▸ Directions for this task: Below are lines of data, and only some are wanted. Please repeat exactly those from the line that has "FAR_18, 25: 0.8842 -> 0.94" through the line that has "FAR_37, 20: 0.5041 -> 0.56".

*** Opening of Provided records ***

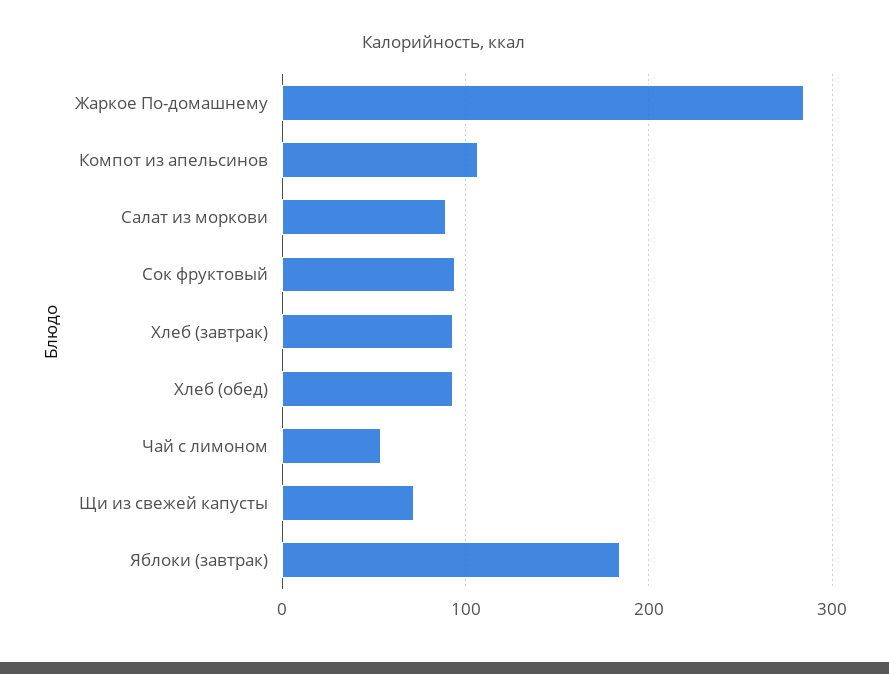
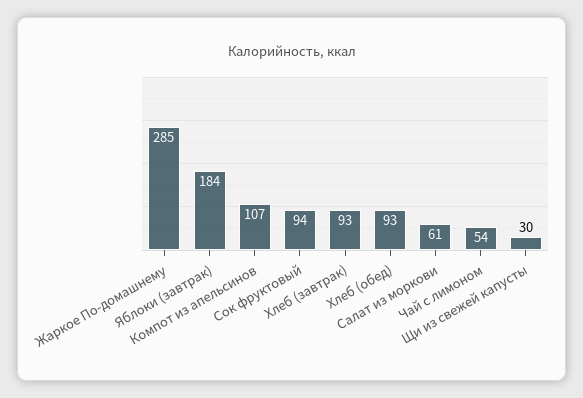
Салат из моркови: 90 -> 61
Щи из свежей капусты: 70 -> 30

*** Close of Provided records ***
*** Opening of Provided records ***

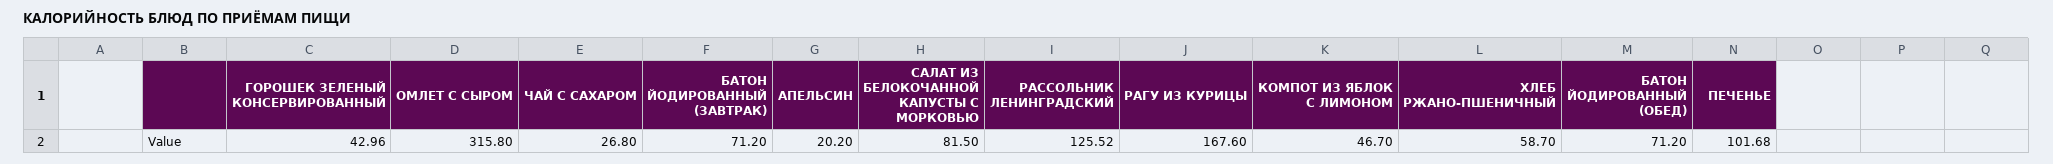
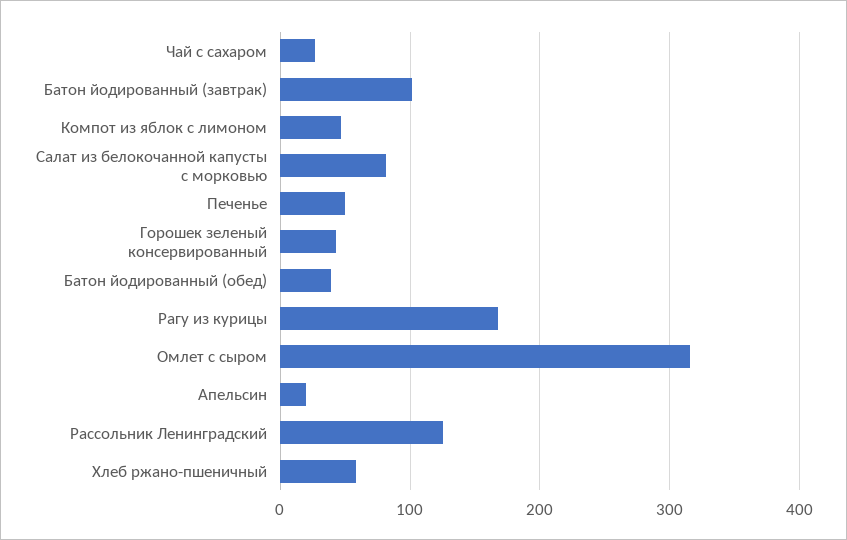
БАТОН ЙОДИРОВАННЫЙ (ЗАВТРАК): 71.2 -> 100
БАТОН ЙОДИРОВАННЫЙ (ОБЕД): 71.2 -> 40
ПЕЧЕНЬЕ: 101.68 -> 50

*** Close of Provided records ***
*** Opening of Provided records ***

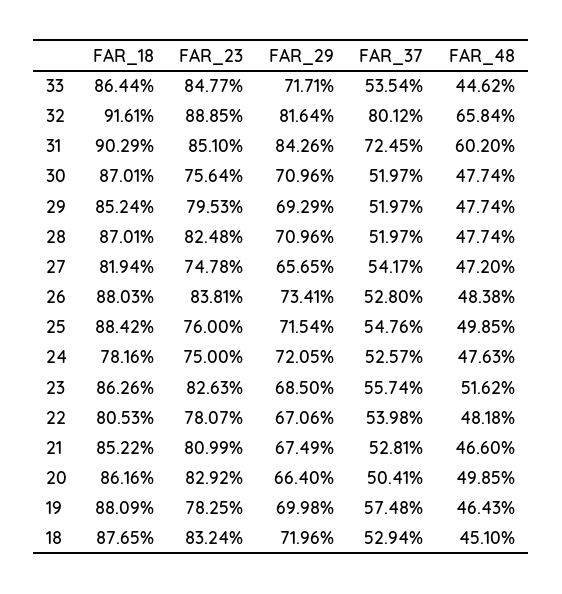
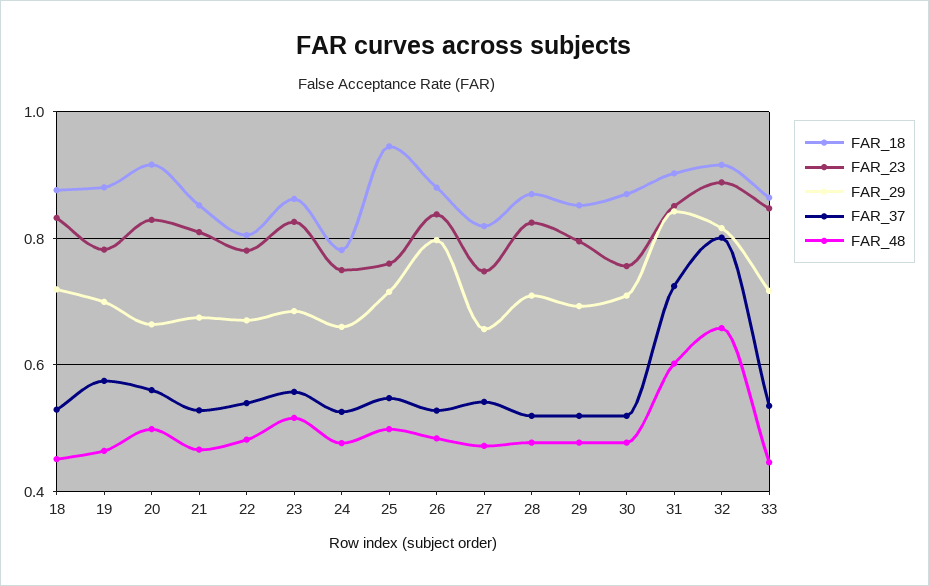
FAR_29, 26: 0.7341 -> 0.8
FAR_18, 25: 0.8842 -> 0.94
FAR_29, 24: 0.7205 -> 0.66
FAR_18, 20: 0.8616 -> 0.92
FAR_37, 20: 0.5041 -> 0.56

*** Close of Provided records ***

▸ Answer box:
FAR_18, 25: 0.8842 -> 0.94
FAR_29, 24: 0.7205 -> 0.66
FAR_18, 20: 0.8616 -> 0.92
FAR_37, 20: 0.5041 -> 0.56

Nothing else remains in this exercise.